本日の大阪稽古場の床は、大徳寺の無学宗衍の墨跡「薫風自南来 殿閣生微涼」です。白山の鉈籠に露草、段菊、姫小判草を入れて床柱に掛けました。
薫風自南
来
殿閣生微
涼
前龍寶無学書(印)
唐の文宗が前半の句を作り、柳公権が後半をつけた詩が元になっています。
人は皆炎熱(えんねつ)に苦しむも
我れ夏日(かじつ)の長きを愛す
薫風南自 (より)来たり
殿閣微涼(びりょう)を生ず
人々は夏の日のカンカン照りの厚さを嫌がるけれど、私は一年中で一番日の長い夏が大好きです。南の方からそよそよと吹いてくる薫風によって、宮殿の隅々もいっぺんに涼しくなる。
のちに宋の蘇東坡が為政者の詩として不適切であり、また当時の上流の人たちを諷刺した詩を読んでいます。
一たび居(きょ)の為に移されて
苦楽永く相忘る
願わくば言わん、此の施しを均しくして
清陰を四方に分かたんことを
皇帝は広々とした宮殿に住んでいるので、暑く苦しい夏日の長いのが好きというのだろうが、天下の人々が炎熱の中に苦しんでいるのに気がつかないのである。どうか、もっと天下万民の上に思いを寄せ、「薫風南自り来り、殿閣微涼を生ず」のような安らぎを庶民のために分かち与えてもらいたいものだという詩です。

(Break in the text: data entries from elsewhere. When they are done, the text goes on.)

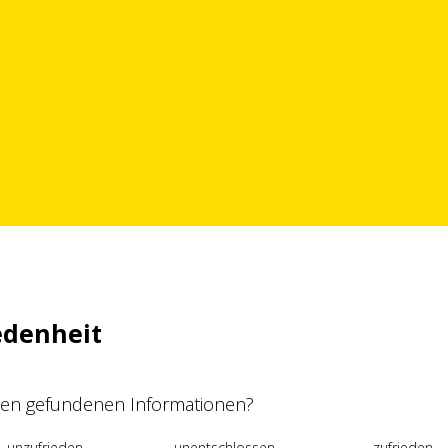
edenheit
 den gefundenen Informationen?
unzufrieden
unentschlossen
zufrieden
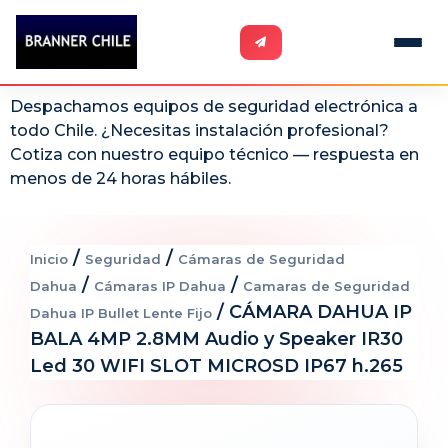
Despachamos equipos de seguridad electrónica a
todo Chile. ¿Necesitas instalación profesional?
Cotiza con nuestro equipo técnico — respuesta en
menos de 24 horas hábiles.
/
/
Inicio
Seguridad
Cámaras de Seguridad
/
/
Dahua
Cámaras IP Dahua
Camaras de Seguridad
/ CÁMARA DAHUA IP
Dahua IP Bullet Lente Fijo
BALA 4MP 2.8MM Audio y Speaker IR30
Led 30 WIFI SLOT MICROSD IP67 h.265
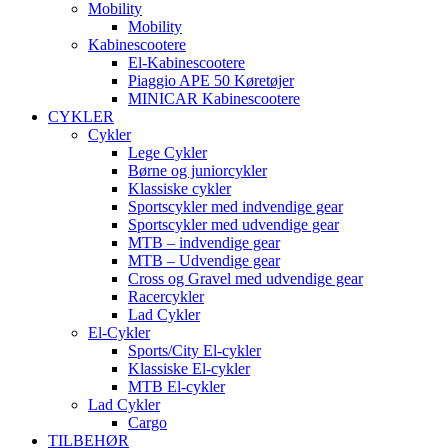
Mobility
Mobility
Kabinescootere
El-Kabinescootere
Piaggio APE 50 Køretøjer
MINICAR Kabinescootere
CYKLER
Cykler
Lege Cykler
Børne og juniorcykler
Klassiske cykler
Sportscykler med indvendige gear
Sportscykler med udvendige gear
MTB – indvendige gear
MTB – Udvendige gear
Cross og Gravel med udvendige gear
Racercykler
Lad Cykler
El-Cykler
Sports/City El-cykler
Klassiske El-cykler
MTB El-cykler
Lad Cykler
Cargo
TILBEHØR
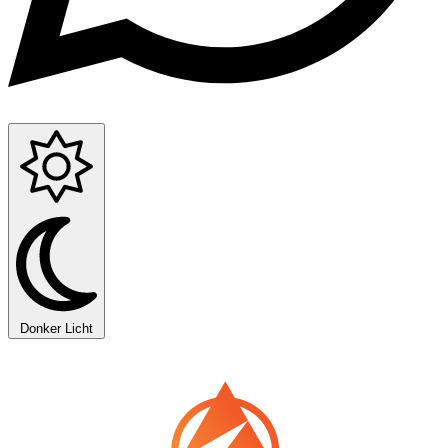
Donker
Licht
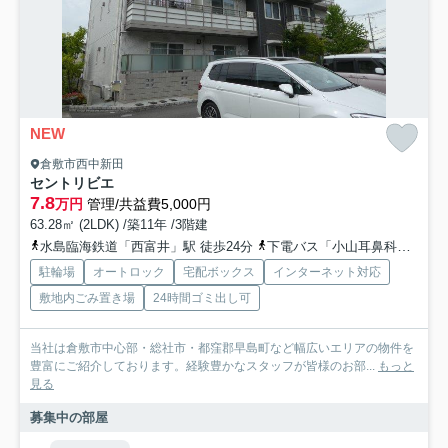
NEW
倉敷市西中新田
セントリビエ
7.8
万円
管理/共益費5,000円
63.28㎡ (2LDK) /築11年 /3階建
水島臨海鉄道「西富井」駅 徒歩24分
下電バス「小山耳鼻科前［大高］」バス停下車 徒歩6分
駐輪場
オートロック
宅配ボックス
インターネット対応
敷地内ごみ置き場
24時間ゴミ出し可
当社は倉敷市中心部・総社市・都窪郡早島町など幅広いエリアの物件を
豊富にご紹介しております。経験豊かなスタッフが皆様のお部...
もっと
見る
募集中の部屋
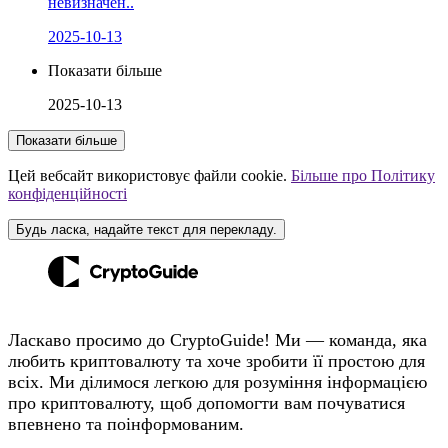
невизначен..
2025-10-13
Показати більше
2025-10-13
Показати більше
Цей вебсайт використовує файли cookie.
Більше про Політику
конфіденційності
Будь ласка, надайте текст для перекладу.
Ласкаво просимо до CryptoGuide! Ми — команда, яка
любить криптовалюту та хоче зробити її простою для
всіх. Ми ділимося легкою для розуміння інформацією
про криптовалюту, щоб допомогти вам почуватися
впевнено та поінформованим.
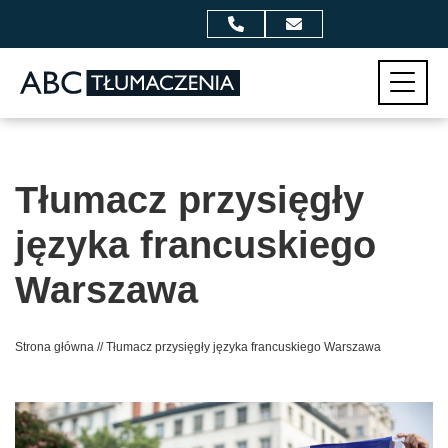
Przejdź do zawartości
Menu
Tłumacz przysięgły
języka francuskiego
Warszawa
Strona główna
//
Tłumacz przysięgły języka francuskiego Warszawa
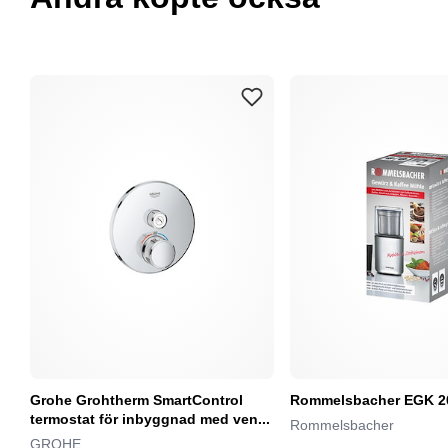
Grohe Grohtherm SmartControl
Rommelsbacher EGK 2
termostat för inbyggnad med ven...
Rommelsbacher
GROHE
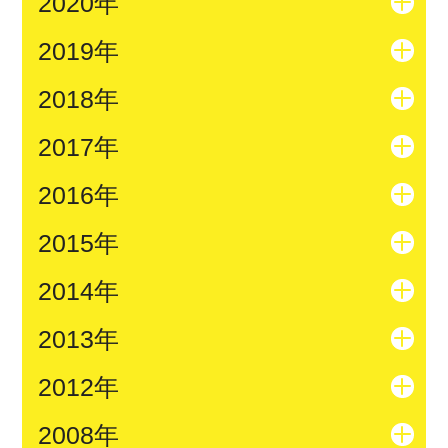
2020年
2019年
2018年
2017年
2016年
2015年
2014年
2013年
2012年
2008年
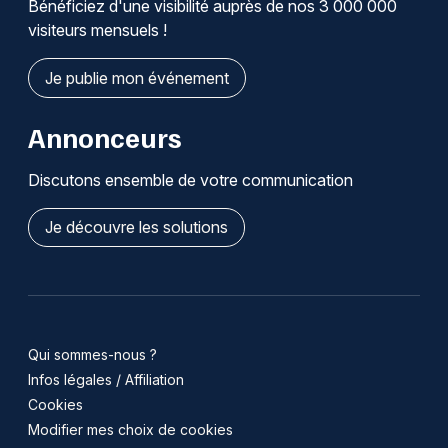
Bénéficiez d'une visibilité auprès de nos 3 000 000
visiteurs mensuels !
Je publie mon événement
Annonceurs
Discutons ensemble de votre communication
Je découvre les solutions
Qui sommes-nous ?
Infos légales / Affiliation
Cookies
Modifier mes choix de cookies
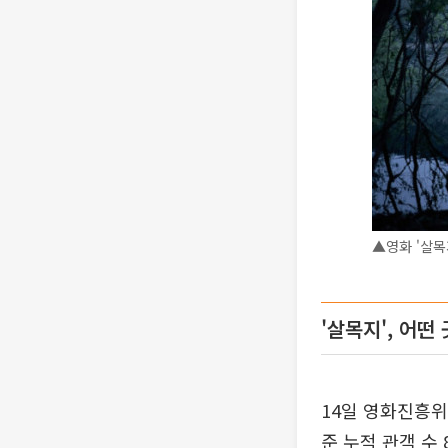
▲영화 '살목
'살목지', 어떤
14일 영화진흥
준 누적 관객 수 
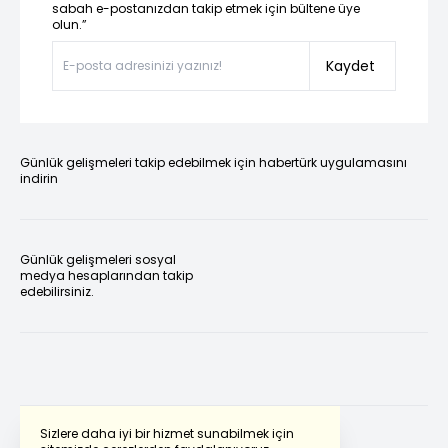
sabah e-postanızdan takip etmek için bültene üye
olun.”
Kaydet
Günlük gelişmeleri takip edebilmek için habertürk uygulamasını
indirin
Günlük gelişmeleri sosyal
medya hesaplarından takip
edebilirsiniz.
Sizlere daha iyi bir hizmet sunabilmek için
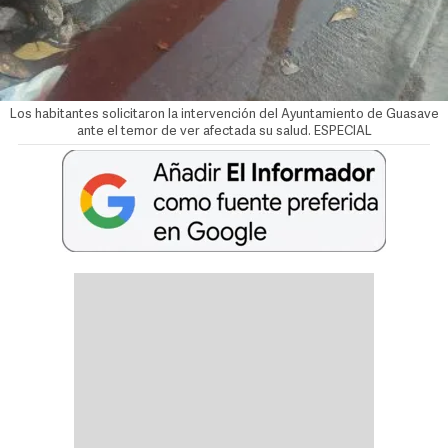
Los habitantes solicitaron la intervención del Ayuntamiento de Guasave
ante el temor de ver afectada su salud. ESPECIAL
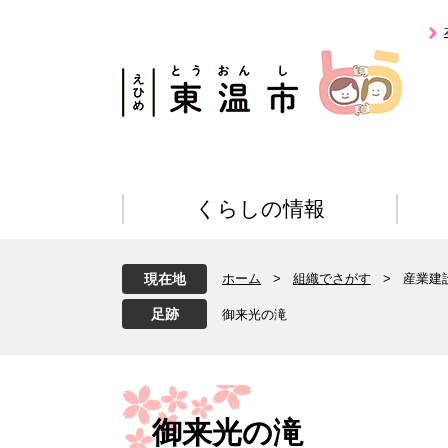
ペ
メ
ー
ニ
ジ
ュ
の
ー
先
を
頭
飛
で
ば
す
し
。
て
くらしの情報
本
文
へ
現在地
ホーム
>
組織でさがす
>
産業建
御来光の滝
本
文
御来光の滝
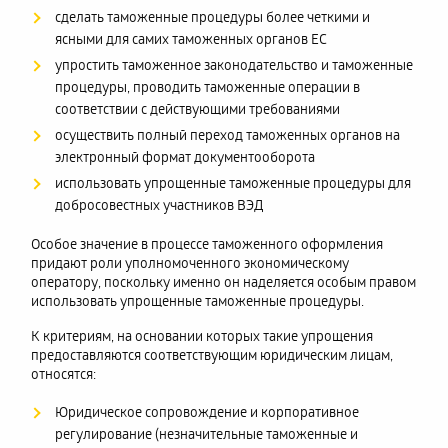
сделать таможенные процедуры более четкими и
ясными для самих таможенных органов ЕС
упростить таможенное законодательство и таможенные
процедуры, проводить таможенные операции в
соответствии с действующими требованиями
осуществить полный переход таможенных органов на
электронный формат документооборота
использовать упрощенные таможенные процедуры для
добросовестных участников ВЭД
Особое значение в процессе таможенного оформления
придают роли уполномоченного экономическому
оператору, поскольку именно он наделяется особым правом
использовать упрощенные таможенные процедуры.
К критериям, на основании которых такие упрощения
предоставляются соответствующим юридическим лицам,
относятся:
Юридическое сопровождение и корпоративное
регулирование (незначительные таможенные и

蘇東坡の詩は、夏の長い日をなに不自由なく宮中で遊んで暮らせばよい皇帝の思い上がりを批判しています。
今から6年前に御即位された天皇陛下が即位後朝見の儀で、「自己の研鑽に励むとともに常に国民を思い、国民に寄り添いながら憲法にのっとり、日本国および日本国民統合の象徴としての責務を果たすことを誓い、国民の幸せと国の一層の発展、そして世界の平和を切に希望いたします。」と述べられました。まさに民に対する君主の心とはこうでなければならないのだと思います。